> INSTRUCTION: Take the data below and extract the lines from the one with "buscadores como o Google" to the one with "existe uma solução", inclusive, exactly as written.

(Records excerpted from a collection)
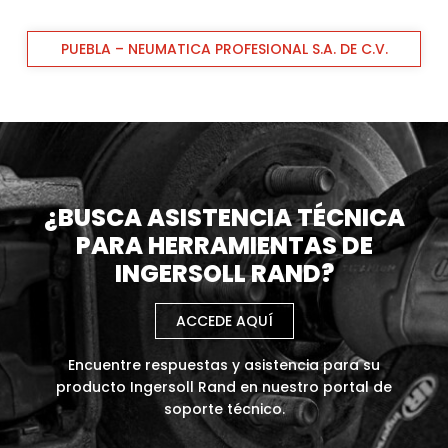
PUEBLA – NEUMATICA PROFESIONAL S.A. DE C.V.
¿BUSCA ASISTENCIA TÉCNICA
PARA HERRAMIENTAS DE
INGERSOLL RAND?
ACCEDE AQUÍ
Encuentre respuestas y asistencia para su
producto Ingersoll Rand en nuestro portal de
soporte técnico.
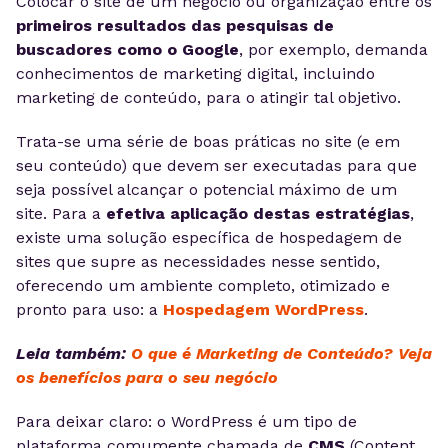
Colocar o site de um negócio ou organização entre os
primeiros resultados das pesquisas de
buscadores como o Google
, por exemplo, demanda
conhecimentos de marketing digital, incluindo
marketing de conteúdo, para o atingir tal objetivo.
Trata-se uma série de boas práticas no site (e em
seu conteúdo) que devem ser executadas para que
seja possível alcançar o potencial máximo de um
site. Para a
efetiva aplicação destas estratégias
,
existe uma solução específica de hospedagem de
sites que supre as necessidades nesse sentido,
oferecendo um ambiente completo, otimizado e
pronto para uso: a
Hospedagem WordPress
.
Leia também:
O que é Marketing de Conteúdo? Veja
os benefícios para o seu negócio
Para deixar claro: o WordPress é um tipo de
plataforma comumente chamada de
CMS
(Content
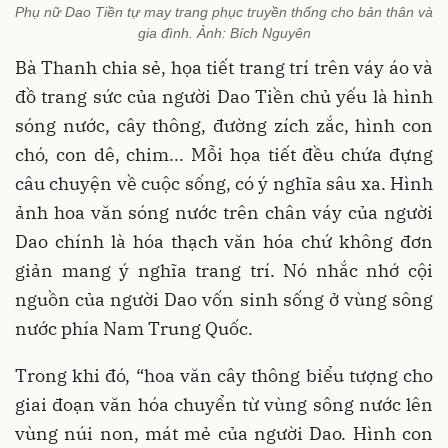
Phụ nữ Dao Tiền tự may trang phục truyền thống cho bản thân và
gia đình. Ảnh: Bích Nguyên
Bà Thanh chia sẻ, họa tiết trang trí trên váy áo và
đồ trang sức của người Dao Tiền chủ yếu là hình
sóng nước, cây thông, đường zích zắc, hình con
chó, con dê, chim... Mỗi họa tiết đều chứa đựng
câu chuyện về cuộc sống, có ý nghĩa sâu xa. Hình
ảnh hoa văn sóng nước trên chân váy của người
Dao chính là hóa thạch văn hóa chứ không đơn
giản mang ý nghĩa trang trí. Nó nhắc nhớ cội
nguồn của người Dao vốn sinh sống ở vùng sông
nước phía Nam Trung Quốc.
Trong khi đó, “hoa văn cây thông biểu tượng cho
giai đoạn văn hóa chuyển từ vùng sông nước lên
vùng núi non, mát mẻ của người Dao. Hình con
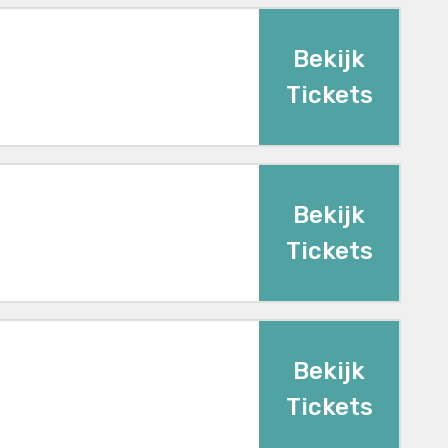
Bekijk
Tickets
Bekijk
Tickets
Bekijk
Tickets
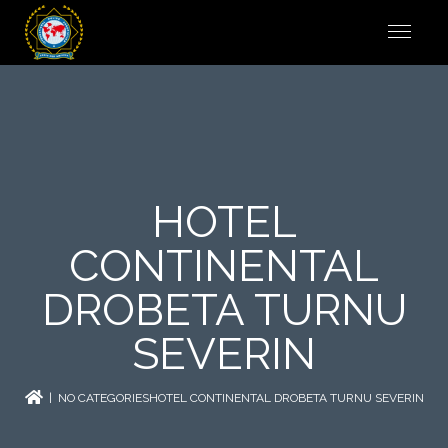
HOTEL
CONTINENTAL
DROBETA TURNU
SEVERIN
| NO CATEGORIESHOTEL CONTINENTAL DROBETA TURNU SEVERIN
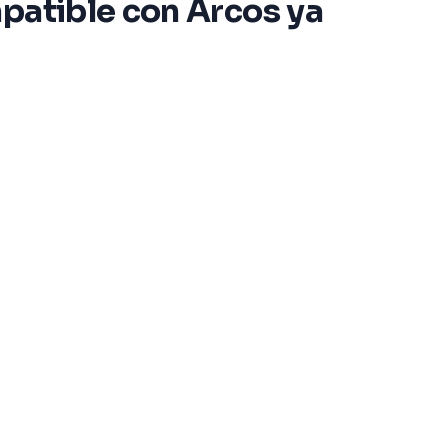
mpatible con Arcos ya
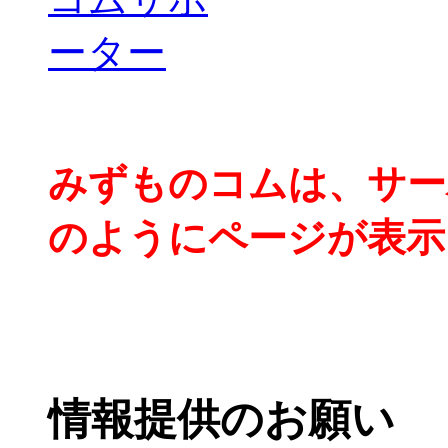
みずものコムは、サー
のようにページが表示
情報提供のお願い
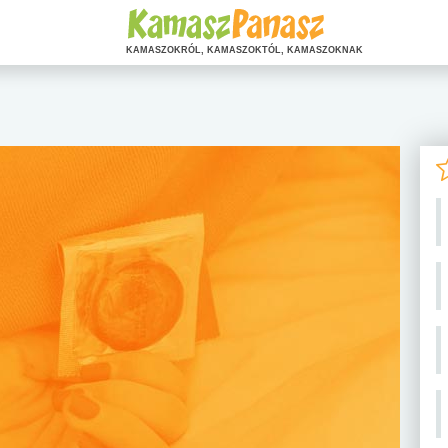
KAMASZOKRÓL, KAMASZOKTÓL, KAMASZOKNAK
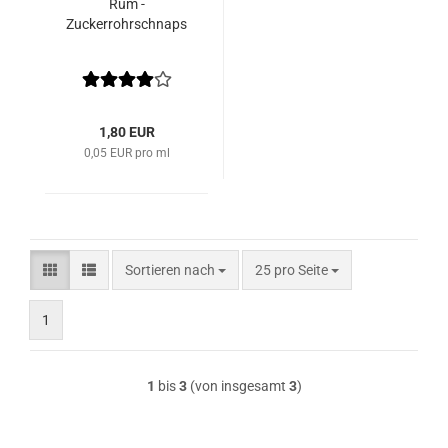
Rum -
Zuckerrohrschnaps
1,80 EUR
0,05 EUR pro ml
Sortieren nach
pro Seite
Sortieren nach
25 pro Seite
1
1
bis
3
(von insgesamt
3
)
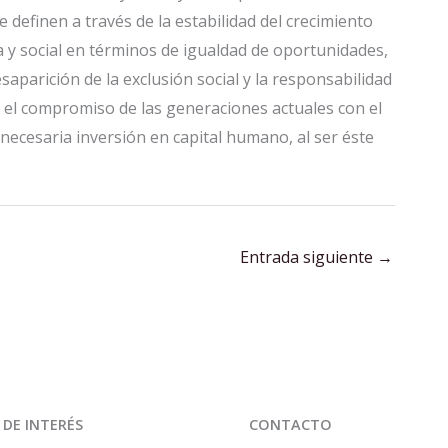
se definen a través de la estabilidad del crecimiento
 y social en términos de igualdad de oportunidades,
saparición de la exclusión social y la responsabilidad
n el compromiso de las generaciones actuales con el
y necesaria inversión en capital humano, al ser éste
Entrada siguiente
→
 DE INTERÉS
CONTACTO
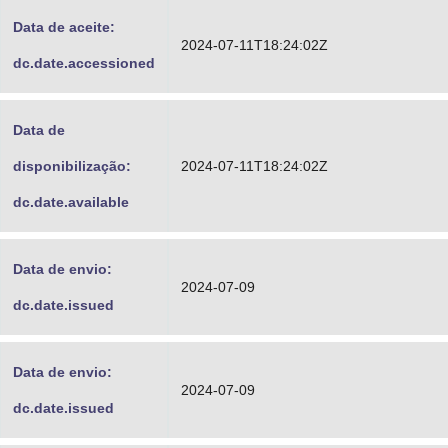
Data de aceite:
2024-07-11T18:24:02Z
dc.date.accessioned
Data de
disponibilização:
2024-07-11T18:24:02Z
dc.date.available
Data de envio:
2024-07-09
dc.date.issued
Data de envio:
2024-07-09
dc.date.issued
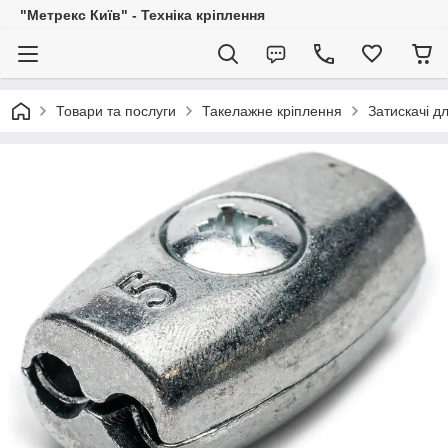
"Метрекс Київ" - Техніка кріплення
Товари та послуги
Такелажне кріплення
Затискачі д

==

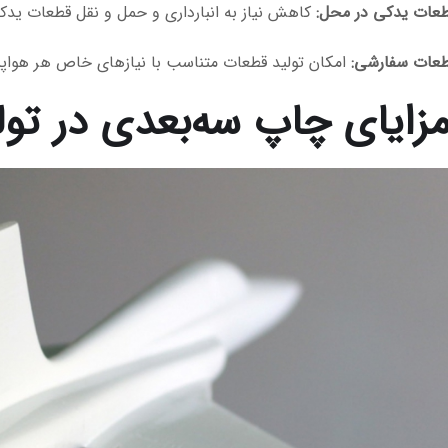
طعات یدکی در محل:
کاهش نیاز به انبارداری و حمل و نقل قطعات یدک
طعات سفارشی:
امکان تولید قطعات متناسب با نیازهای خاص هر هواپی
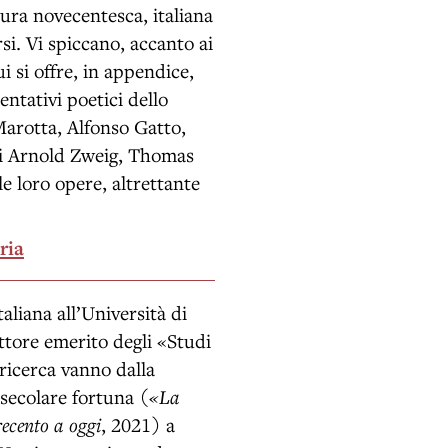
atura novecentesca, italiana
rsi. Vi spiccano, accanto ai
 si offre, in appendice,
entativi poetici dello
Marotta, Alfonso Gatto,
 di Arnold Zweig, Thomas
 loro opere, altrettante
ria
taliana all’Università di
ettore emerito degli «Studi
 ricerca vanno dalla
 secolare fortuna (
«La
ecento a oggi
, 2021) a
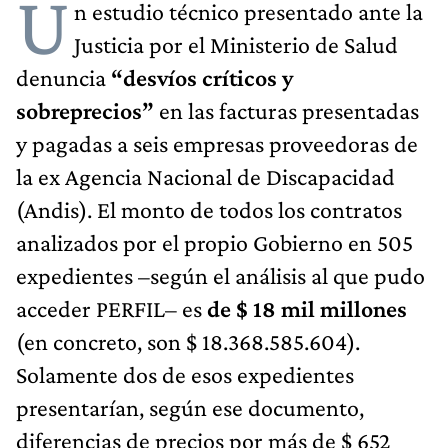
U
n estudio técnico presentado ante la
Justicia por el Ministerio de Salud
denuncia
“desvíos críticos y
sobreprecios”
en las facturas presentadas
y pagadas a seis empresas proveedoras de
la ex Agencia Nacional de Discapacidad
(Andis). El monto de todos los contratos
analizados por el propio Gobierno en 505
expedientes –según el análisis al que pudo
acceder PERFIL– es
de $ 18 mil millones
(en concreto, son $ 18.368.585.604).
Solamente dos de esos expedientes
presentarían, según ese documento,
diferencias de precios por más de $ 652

> FINISHED TASK:
buscadores como o Google
, por exemplo, demanda
conhecimentos de marketing digital, incluindo
marketing de conteúdo, para o atingir tal objetivo.
Trata-se uma série de boas práticas no site (e em
seu conteúdo) que devem ser executadas para que
seja possível alcançar o potencial máximo de um
site. Para a
efetiva aplicação destas estratégias
,
existe uma solução específica de hospedagem de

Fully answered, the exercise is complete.